Zagens
中文 · 日本語 · Português (BR) | English
Long-horizon agent work tends to stall or “claim done” too early. Code and office files often live in separate tools. Local agents need replay, approval, and auditability — not just another chat window.
Zagens is a desktop agent harness built for the DeepSeek V4 ecosystem: tuned for DeepSeek API, reasoning streams, and tool calling out of the box (DeepSeek Pro / Flash by default). One local runtime sidecar for Code and Office workspaces, turn-by-turn session replay, layered completion gates for long tasks, and desktop-native shell (tray, notifications, embedded terminal). Other OpenAI-compatible endpoints remain supported as a fallback.
From the authors: Don’t believe an AI agent can do anything — it has boundaries. What we can do is expand those boundaries.

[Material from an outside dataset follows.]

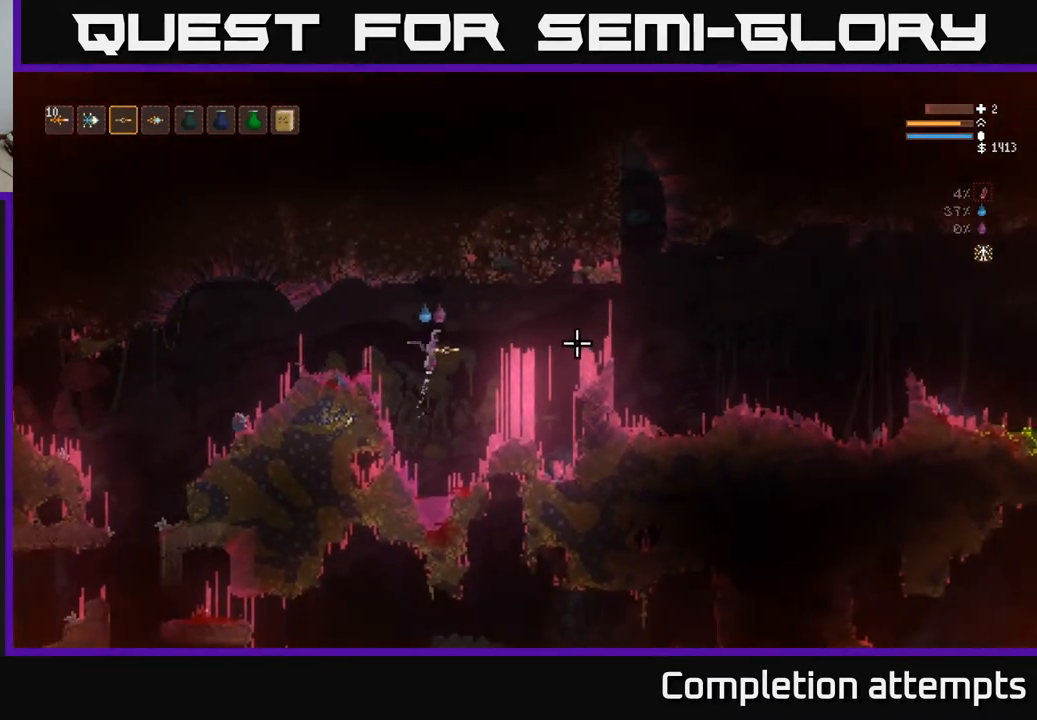
{"buttons": [], "left_stick": "right", "right_stick": "right", "events": [[33, "L2", "up"], [333, "L2", "down"], [467, "L2", "up"]]}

License: MIT. Runtime lineage: NOTICE.md · third-party/deepseek-tui/. Capabilities below reflect Zagens v0.7.4 — see CHANGELOG.md.
| Resource | Link |
|---|---|
| User guides | zagens.com/docs |
| Downloads | GitHub Releases (latest zagens-v0.7.4) · zagens.com/download |
| Design specs | docs/README.md |
| Contributing | CONTRIBUTING.md · LOCAL_DEV_VERIFY.md |
| Security | SECURITY.md |
Who Zagens is for
| Good fit | Less fit |
|---|---|
| DeepSeek power users — daily DeepSeek API / V4 coding and agent workflows who want a desktop harness beyond the official TUI | A hosted SaaS with managed models and billing |
| Developers who want a standalone desktop harness (not locked into one IDE extension) | “Chat only” — no tools, no workspace, no replay |
| Teams working on long code refactors or Office deliverables in the same workflow | Fully autonomous YOLO agents with no guardrails |
| People who care about local sidecar architecture, MCP/skills, and exec approval in the UI | Zero-setup mobile or browser-only experience |
| Windows desktop users today; macOS/Linux via CLI or source build | Teams that only want a web copilot with no local execution |
Three things that define Zagens
1. Harness, not a chat shell — Long-horizon code tasks use composable completion gates (operator / model / toolchain layers), not “the model said it’s finished.” Spec: LHT · fixtures: fixtures/harness/.
2. Desktop-native control plane — Tauri 2 UI over a loopback sidecar (zagens-runtime): system tray, notifications, diff panel, session replay, embedded PTY in Code workspaces, HTTP tool approval. Same engine as the headless zagens CLI.
3. Code + Office, one runtime — Code and Office task types share tools and config but use different tool surfaces and prompts; switching types starts a new session for stable model KV (architecture). Office: read_file / write_office (xlsx via Rust; docx/pptx/pdf via bundled Python).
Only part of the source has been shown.